The verified coverage baseline for the Tiktoken graph extraction work was 95.39% line coverage and 83.28% branch coverage. The branch number was low because several parser, converter, search, and Tiktoken entity-hint boundary paths were exercised only on their common paths.
In scope:
- Add meaningful tests for public or flow-level behavior.
- Use coverage XML to target uncovered branch paths.
- Update README with verified coverage numbers and coverage-tool wording.
Out of scope:
- Adding Coverlet.
- Changing the production coverage collector.
- Refactoring defensive branches only to improve coverage.
Cover scalar, numeric, value, same_as, blank, null, and empty-map entity hint front matter shapes through the real Tiktoken graph flow.
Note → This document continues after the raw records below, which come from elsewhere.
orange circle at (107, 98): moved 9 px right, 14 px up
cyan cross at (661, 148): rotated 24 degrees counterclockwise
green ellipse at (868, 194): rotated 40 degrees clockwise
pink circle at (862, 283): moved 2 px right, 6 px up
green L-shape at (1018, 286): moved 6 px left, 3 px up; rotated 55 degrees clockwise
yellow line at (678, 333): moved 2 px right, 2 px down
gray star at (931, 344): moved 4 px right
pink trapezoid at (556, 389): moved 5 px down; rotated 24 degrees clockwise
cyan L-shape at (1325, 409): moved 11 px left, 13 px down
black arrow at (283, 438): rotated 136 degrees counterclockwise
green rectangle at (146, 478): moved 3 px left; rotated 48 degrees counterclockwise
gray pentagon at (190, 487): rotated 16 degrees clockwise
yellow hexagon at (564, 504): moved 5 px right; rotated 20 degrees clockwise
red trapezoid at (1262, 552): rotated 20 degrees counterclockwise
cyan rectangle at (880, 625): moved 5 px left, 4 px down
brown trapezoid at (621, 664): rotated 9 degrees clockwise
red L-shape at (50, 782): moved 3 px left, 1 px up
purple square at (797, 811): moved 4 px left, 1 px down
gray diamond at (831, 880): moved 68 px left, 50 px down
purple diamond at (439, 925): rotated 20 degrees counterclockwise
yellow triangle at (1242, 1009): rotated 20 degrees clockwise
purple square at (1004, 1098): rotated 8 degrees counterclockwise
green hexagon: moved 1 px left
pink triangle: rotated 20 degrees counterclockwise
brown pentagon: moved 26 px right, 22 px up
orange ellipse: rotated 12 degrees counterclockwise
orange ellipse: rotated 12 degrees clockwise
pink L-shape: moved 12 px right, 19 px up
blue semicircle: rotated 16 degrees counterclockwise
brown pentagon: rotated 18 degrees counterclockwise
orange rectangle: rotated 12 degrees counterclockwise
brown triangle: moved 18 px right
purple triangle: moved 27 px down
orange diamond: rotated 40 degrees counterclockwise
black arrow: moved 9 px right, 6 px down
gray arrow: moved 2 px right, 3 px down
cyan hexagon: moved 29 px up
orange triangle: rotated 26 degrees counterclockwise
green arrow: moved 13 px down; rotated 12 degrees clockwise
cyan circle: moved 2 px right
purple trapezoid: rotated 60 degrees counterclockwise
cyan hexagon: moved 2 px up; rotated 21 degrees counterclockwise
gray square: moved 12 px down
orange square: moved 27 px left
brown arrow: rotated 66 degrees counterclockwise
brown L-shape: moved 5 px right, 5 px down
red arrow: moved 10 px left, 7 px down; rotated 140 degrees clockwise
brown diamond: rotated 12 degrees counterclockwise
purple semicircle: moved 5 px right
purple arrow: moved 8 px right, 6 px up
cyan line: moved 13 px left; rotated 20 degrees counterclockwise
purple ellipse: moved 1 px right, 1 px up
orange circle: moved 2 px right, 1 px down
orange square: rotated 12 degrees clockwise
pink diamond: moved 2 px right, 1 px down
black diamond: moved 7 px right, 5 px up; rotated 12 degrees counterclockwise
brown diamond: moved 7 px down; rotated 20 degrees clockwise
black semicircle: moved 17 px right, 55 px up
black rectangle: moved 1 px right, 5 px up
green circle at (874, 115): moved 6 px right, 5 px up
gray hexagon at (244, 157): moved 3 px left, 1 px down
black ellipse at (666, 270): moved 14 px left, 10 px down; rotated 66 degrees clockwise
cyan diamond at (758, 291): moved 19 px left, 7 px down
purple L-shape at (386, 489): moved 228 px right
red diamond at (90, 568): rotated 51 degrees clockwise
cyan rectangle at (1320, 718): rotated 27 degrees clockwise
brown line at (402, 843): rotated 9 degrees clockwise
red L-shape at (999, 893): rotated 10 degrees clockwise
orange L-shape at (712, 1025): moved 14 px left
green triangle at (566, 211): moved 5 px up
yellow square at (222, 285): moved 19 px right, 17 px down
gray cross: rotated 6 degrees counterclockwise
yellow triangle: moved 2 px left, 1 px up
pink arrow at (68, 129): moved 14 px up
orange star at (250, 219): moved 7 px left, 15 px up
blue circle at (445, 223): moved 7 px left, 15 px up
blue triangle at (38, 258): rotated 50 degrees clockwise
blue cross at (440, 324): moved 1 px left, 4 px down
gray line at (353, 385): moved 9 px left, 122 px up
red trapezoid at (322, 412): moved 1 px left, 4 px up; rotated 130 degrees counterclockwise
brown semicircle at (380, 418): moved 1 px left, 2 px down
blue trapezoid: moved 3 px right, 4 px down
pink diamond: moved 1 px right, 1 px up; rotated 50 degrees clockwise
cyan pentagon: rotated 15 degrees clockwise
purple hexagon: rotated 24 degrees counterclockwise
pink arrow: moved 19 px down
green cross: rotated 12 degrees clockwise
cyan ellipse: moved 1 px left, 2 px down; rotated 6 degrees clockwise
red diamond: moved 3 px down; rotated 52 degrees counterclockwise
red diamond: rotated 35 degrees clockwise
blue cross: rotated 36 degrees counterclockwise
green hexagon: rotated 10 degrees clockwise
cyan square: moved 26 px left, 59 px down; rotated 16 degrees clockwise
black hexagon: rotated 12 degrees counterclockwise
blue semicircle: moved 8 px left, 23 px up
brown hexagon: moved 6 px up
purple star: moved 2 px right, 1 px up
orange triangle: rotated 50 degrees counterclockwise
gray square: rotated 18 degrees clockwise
Cover empty front matter, null metadata values, BOM-only source, blank YAML keys, default converter paths, media type override trimming, unsupported directory entries, and no-extension files.
Cover duplicate SPARQL result rows produced by repeated optional values, proving the search service keeps one caller-visible article result.
Use all three categories because they are caller-visible boundary conditions and map directly to uncovered coverage report lines. Avoid direct private-method testing or production refactors unless a test exposes a real behavior bug.
The implemented tests raised coverage from 95.39% line / 83.28% branch to 96.30% line / 85.23% branch, with 77 tests passing.